In this situation, I have been provided the opportunity to see things through God's eyes which opens my heart up to compassion. Simultaneously, it makes me realize although I am crying over the "bad" day had, I am in charge of my reactions to not only my son's choices but everyone I cross paths with. My prayer is that I am always Christlike in my reactions in all situations.

What about you?

Friday, June 22, 2012

Baby Blanket #5

Well, here it is, baby blanket number 5. I absolutely loved the way this one turned out. The stripes were amazing. It was one of the larger ones I've done about 36 x 40 but at least the little one can grow with it once he arrives. The pattern for the blanket is found here. I have used this several times and love the versatility of it.
God has really laid on my heart to make blankets for newborns so I have been in touch with a local nonprofit and have started making those. Hopefully I can master baby hats and other things to go along with the blankets but for now blankets will be the focus. I have discovered a new tool via the website above about a stripe creating program where you choose your colors, select the rows per each color, and then how many rows you want to do total. It lays out the possibilities. AMAZING and so addictive. The tool can be found here. With this tool, I created a beautiful shell stripe pattern for my first baby blanket of pink, purple, and antique white.

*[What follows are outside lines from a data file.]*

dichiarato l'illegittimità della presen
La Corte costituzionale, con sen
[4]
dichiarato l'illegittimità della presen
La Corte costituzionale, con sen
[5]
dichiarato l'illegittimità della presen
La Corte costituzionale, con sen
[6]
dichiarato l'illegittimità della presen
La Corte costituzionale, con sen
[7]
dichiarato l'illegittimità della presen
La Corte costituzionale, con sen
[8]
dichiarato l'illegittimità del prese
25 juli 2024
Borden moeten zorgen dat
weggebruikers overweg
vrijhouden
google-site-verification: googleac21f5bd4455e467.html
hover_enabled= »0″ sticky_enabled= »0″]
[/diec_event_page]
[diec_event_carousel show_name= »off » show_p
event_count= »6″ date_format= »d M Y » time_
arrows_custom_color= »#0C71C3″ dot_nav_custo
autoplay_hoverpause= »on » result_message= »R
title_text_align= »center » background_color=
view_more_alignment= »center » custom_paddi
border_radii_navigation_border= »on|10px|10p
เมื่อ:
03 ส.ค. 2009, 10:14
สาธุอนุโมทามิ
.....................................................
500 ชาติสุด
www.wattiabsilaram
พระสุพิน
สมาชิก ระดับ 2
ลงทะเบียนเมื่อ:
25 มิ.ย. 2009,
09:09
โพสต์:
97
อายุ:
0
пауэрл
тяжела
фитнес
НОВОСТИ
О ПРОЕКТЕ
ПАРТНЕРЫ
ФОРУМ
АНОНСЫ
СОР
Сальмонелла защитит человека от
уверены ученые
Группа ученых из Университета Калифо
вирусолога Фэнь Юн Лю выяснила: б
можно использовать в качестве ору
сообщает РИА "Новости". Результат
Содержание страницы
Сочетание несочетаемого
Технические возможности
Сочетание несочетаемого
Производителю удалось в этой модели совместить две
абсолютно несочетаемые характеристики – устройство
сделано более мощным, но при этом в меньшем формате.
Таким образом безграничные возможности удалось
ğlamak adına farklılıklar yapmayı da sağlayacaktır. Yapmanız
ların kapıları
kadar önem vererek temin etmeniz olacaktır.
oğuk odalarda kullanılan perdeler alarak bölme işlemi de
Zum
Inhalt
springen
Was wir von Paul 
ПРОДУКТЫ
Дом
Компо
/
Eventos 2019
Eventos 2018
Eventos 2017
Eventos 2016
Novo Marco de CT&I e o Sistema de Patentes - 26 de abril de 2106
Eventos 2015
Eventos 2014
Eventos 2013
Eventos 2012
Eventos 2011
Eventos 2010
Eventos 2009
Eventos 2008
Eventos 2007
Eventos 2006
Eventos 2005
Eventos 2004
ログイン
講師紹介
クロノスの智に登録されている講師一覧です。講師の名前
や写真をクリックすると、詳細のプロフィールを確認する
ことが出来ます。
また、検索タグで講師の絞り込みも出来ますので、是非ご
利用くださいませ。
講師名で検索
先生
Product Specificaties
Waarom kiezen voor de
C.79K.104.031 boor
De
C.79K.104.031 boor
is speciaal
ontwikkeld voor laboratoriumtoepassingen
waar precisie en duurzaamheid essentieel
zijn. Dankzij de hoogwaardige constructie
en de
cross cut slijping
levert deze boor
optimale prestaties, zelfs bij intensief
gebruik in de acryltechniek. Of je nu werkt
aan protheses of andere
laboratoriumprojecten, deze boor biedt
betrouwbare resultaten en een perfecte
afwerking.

Then I will be doing a boys' striped blanket in pastel green, light blue, and pale yellow. Oh, before I forget I must let you know that the mystery pattern has been solved. It is the Star Quilt Afghan from McCall's circa 1984. Still working on getting that pattern and finishing that up. Whew...... Until the next time, happy crocheting.

Tuesday, June 19, 2012

A New Pattern Found

I was blessed with the opportunity this week to be involved with a stitch testing. The full pattern and blanket can be seen here. It turns out beautifully. For my test, I used an H hook and Caron One Pound Lilac yarn. Back soon with updated baby blanket pictures of the one just recently completed.